Defendants contend that plaintiff has failed to satisfy either of these requirements. In regard to the "request" requirement, defendant argues that plaintiff made no such request and that failure to do so is fatal to his claim. In support of this contention, defendants cite to a Ninth Circuit case, Flaherty v. Warehousemen, Garage & Service Station Employees' Local Union No. 334, 574 F.2d 484 (1978), which indeed held that failure to allege such a request requires that the court deny leave to file the Section 501 claim. Id. at 487. Furthermore, the Flaherty court made explicit--as the Second Circuit had already done--that "an allegation of the futility of such a request will not suffice." Id. (quoting Coleman v. Brotherhood of Railway & Steamship Clerks, 340 F.2d 206, 208 (2d Cir. 1965)).

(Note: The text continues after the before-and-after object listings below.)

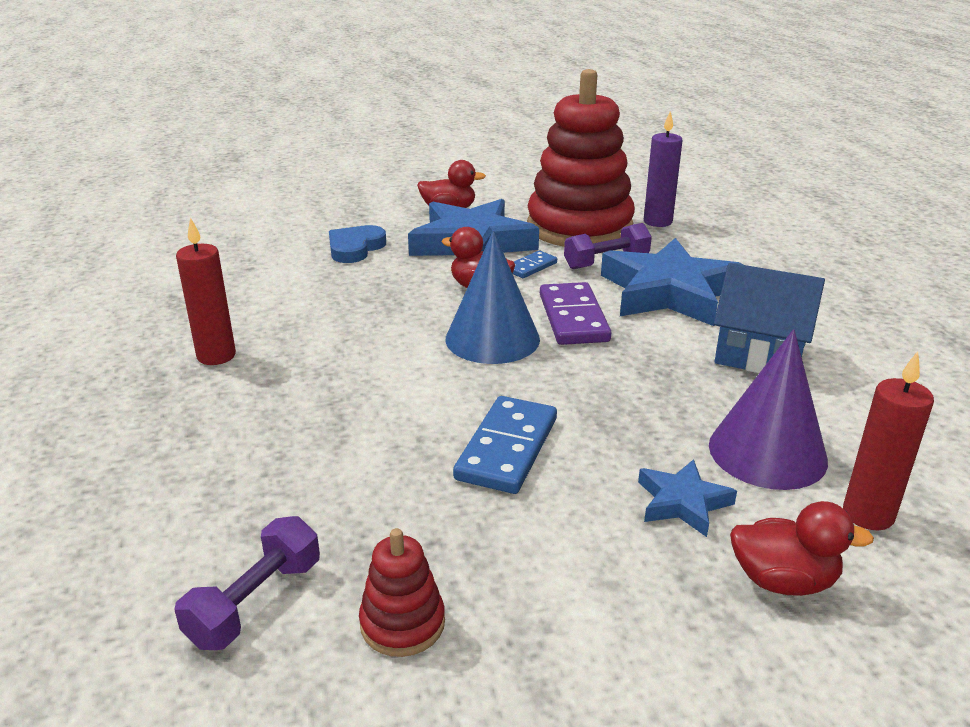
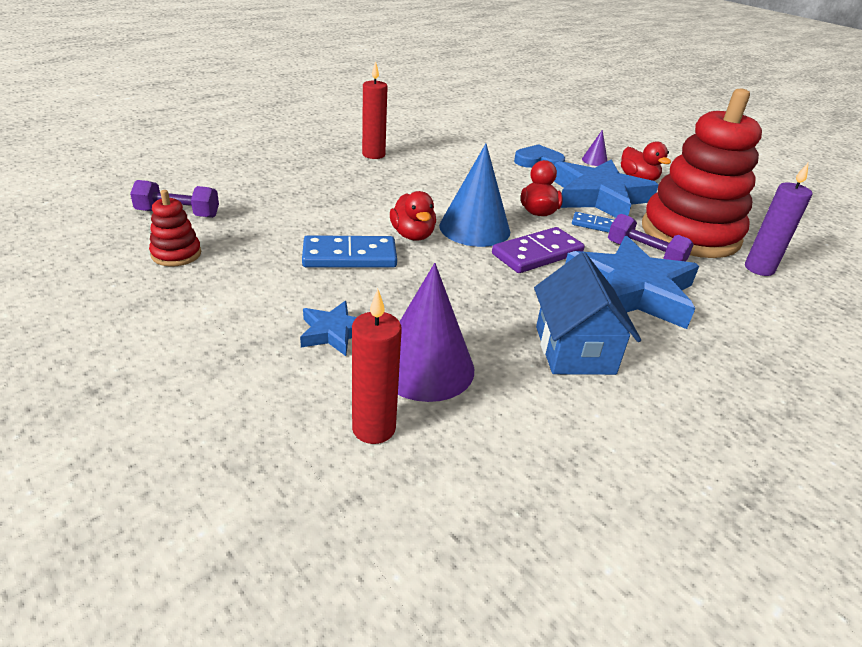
camera: 60 degrees right, 5 degrees up
(383, 216) = (594, 160): none -> purple cone
(783, 581) = (268, 387): red duck -> red duck (412, 235)

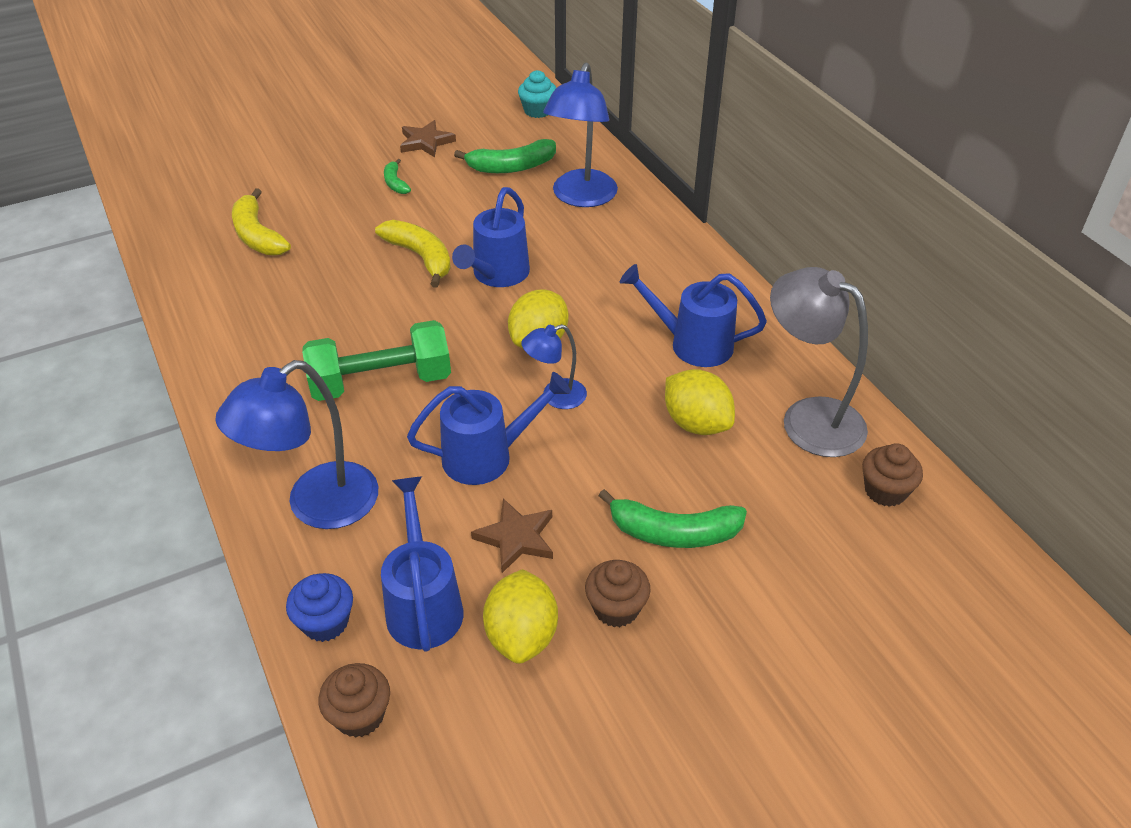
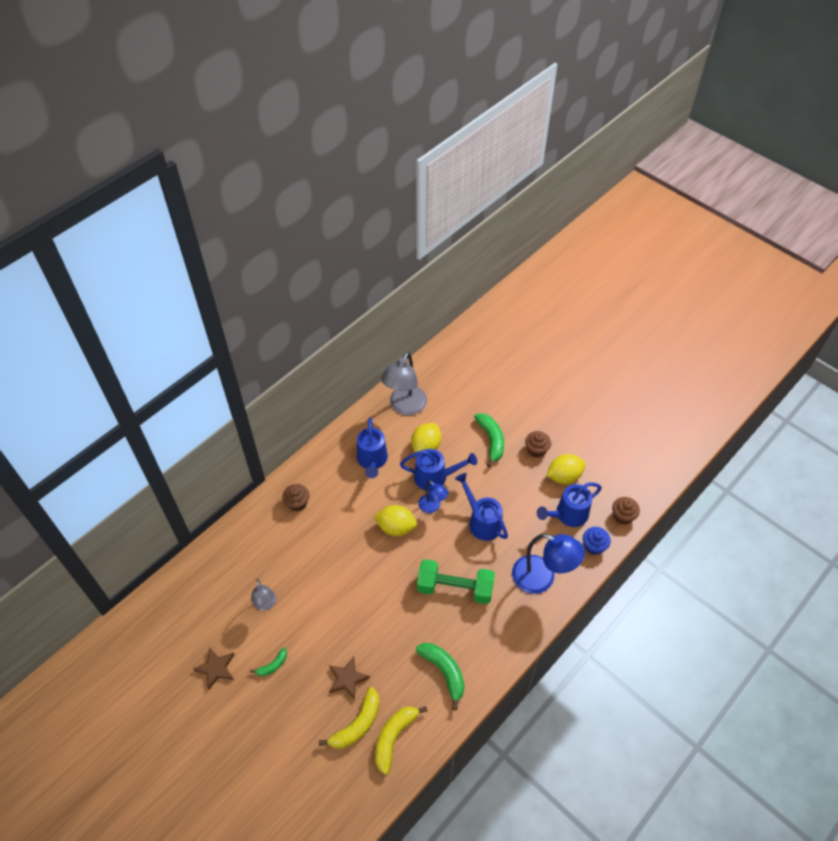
camera: 110 degrees left, 10 degrees up
(381, 382) = (455, 588): green dumbbell -> green dumbbell turned 45 degrees counterclockwise
(420, 257) = (346, 614): yellow banana -> yellow banana (394, 737)
(487, 191) = (265, 604): none -> grey lamp
(497, 275) = (349, 567): blue watering can -> blue watering can (435, 477)
(511, 167) = (234, 600): green banana -> green banana (444, 672)
(516, 538) = (520, 494): brown star -> brown star (347, 679)
(537, 111) = (156, 610): turquoise cupcake -> none
(581, 197) = (258, 549): blue lamp -> none
(885, 491) = (436, 376): brown cupcake -> brown cupcake (297, 503)

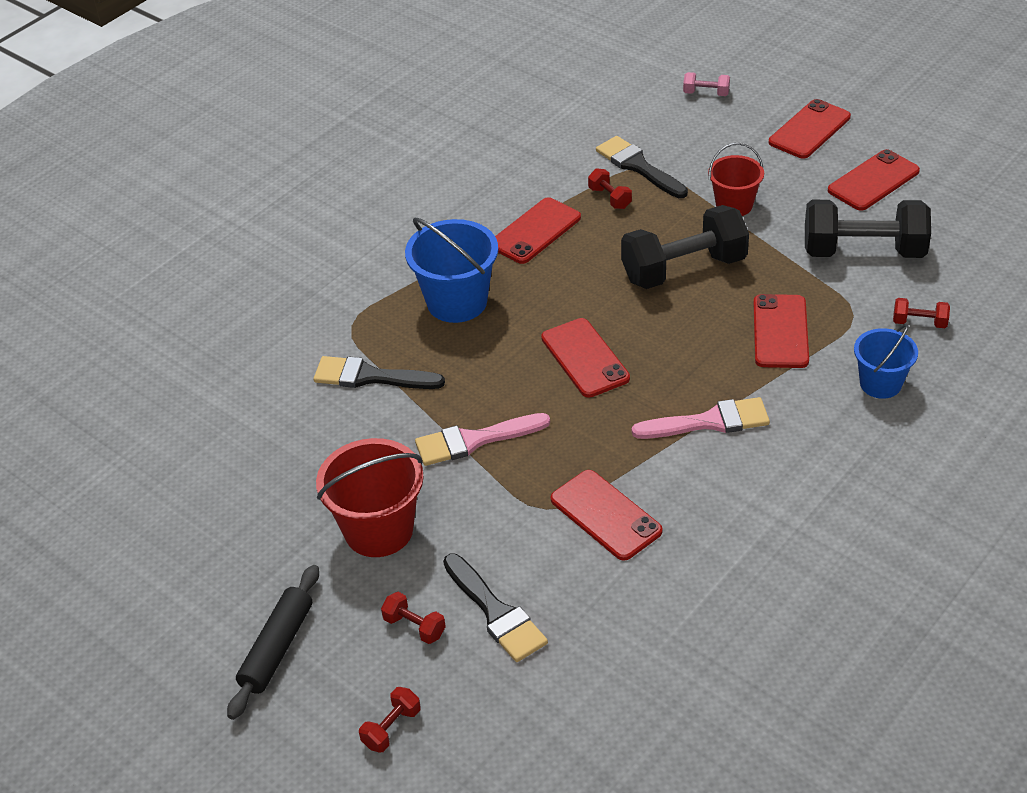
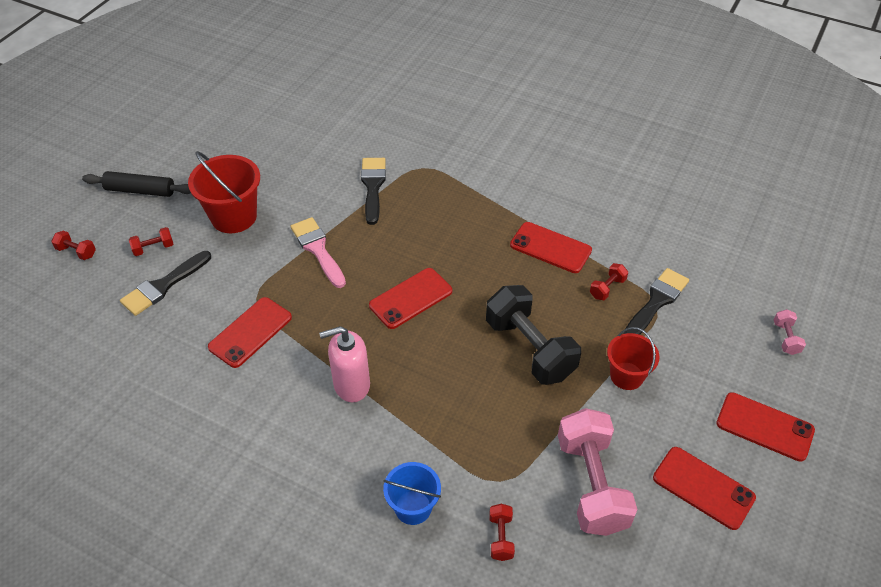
camera: 75 degrees right, 5 degrees up
(414, 627) = (153, 248): red dumbbell -> red dumbbell turned 45 degrees clockwise
(457, 302) = (458, 216): blue bucket -> none
(709, 422) = (351, 385): pink brush -> pink soap dispenser
(780, 331) = (466, 425): red phone -> none
(863, 251) = (591, 484): black dumbbell -> pink dumbbell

The Third Circuit, however, has refrained from adopting the strict reading of Section 501 that is adhered to by the Second and Ninth Circuits. In Sabolsky, 457 F.2d 1245, the Third Circuit set the stage for a less restrictive interpretation of the Section 501 "request" requirement. The Sabolsky court analogized the "request" rule to the exhaustion of internal remedies rule under the LMRDA, noting that the latter is not mandatory under the statute. Id. at 1252. The court suggested that circumstances may exist where "strict use of any exhaustion requirement would not be warranted." Id. at 1253. Noting that "a request to sue would have been an exercise in futility" in the matter before it, Id., the Sabolsky court implicitly adopted a rule rejected in Flaherty and Coleman --that futility may serve as an exception to the "request" requirement.
Subsequent to Sabolsky, a district court in this circuit interpreted the Sabolsky holding as firmly establishing that the "request" element of Section 501(b) is not mandatory. In Pawlak v. Greenawalt, 464 F. Supp. 1265 (M.D. Pa. 1979), the court observed:
There is no absolute requirement in this Circuit that a Plaintiff request his union to take court action prior to the institution of suit. In Sabolsky. . ., the Court stated that the requirement of requesting the union to take action prior to the institution of suit was similar to the requirement contained in other sections of federal labor statutes that a union member exhaust internal union remedies prior to filing suit and that it was not mandatory in all cases. In Sabolsky, the Court reviewed the actions of the Plaintiff prior to his filing of the action and stated there was no indication that the suit was filed as an attempt deliberately to harass the union, which underlies the Congressional requirement that a request to take some action be made before suit is filed. The Court also recognized that in certain situations a request to sue may be futile and that in such a case an action need not be dismissed because of the failure to make such a request.